Saved data entries –
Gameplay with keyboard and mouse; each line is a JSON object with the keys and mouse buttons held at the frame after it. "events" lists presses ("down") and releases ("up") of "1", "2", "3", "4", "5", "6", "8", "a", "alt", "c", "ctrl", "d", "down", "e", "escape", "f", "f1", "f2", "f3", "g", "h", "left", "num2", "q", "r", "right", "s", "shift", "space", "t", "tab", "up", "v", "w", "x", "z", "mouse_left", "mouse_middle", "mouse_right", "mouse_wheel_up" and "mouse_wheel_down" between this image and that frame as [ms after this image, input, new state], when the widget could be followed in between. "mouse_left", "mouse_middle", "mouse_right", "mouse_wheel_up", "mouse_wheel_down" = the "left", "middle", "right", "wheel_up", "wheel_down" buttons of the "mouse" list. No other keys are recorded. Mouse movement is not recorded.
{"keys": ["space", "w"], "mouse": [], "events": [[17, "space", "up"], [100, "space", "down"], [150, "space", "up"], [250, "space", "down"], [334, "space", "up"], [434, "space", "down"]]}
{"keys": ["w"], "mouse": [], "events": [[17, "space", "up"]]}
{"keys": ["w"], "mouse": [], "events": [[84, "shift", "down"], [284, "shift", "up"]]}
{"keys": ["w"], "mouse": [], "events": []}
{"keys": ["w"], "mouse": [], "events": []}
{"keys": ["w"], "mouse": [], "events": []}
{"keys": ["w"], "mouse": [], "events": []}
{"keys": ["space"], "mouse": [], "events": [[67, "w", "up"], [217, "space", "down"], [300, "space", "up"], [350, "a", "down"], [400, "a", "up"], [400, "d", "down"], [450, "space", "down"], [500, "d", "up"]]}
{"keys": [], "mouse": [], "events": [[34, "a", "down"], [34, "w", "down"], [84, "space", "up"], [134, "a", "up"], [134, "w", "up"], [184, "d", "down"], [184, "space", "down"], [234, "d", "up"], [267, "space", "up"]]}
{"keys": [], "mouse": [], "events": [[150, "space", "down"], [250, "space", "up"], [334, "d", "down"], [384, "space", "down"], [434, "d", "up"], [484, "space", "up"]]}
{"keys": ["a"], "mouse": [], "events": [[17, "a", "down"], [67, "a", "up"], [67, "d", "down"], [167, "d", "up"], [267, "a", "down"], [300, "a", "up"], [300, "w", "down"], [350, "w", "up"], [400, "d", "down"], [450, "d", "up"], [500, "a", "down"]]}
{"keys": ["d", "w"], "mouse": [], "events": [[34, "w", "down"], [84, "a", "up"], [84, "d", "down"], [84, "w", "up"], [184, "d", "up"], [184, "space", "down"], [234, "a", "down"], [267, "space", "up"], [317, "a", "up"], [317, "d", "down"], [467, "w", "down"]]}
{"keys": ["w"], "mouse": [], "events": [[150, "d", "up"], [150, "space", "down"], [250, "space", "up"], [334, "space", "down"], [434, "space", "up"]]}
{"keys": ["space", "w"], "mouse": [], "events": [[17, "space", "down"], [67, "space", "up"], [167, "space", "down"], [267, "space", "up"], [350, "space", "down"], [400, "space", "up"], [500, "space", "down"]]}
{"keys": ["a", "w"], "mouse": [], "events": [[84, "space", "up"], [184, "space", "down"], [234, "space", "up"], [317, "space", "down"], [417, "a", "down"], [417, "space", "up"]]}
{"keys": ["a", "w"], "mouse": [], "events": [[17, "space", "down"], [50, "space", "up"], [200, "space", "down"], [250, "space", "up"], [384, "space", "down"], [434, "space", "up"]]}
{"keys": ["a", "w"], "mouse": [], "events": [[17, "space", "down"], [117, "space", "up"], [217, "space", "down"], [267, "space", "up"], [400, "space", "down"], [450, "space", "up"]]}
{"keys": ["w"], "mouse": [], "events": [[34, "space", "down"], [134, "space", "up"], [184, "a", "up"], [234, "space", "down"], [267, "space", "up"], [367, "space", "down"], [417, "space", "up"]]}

EXERCISE PROMPT – The total, and nothing more: how many lines in the entries contain "shift"?

TASK ANSWER – 2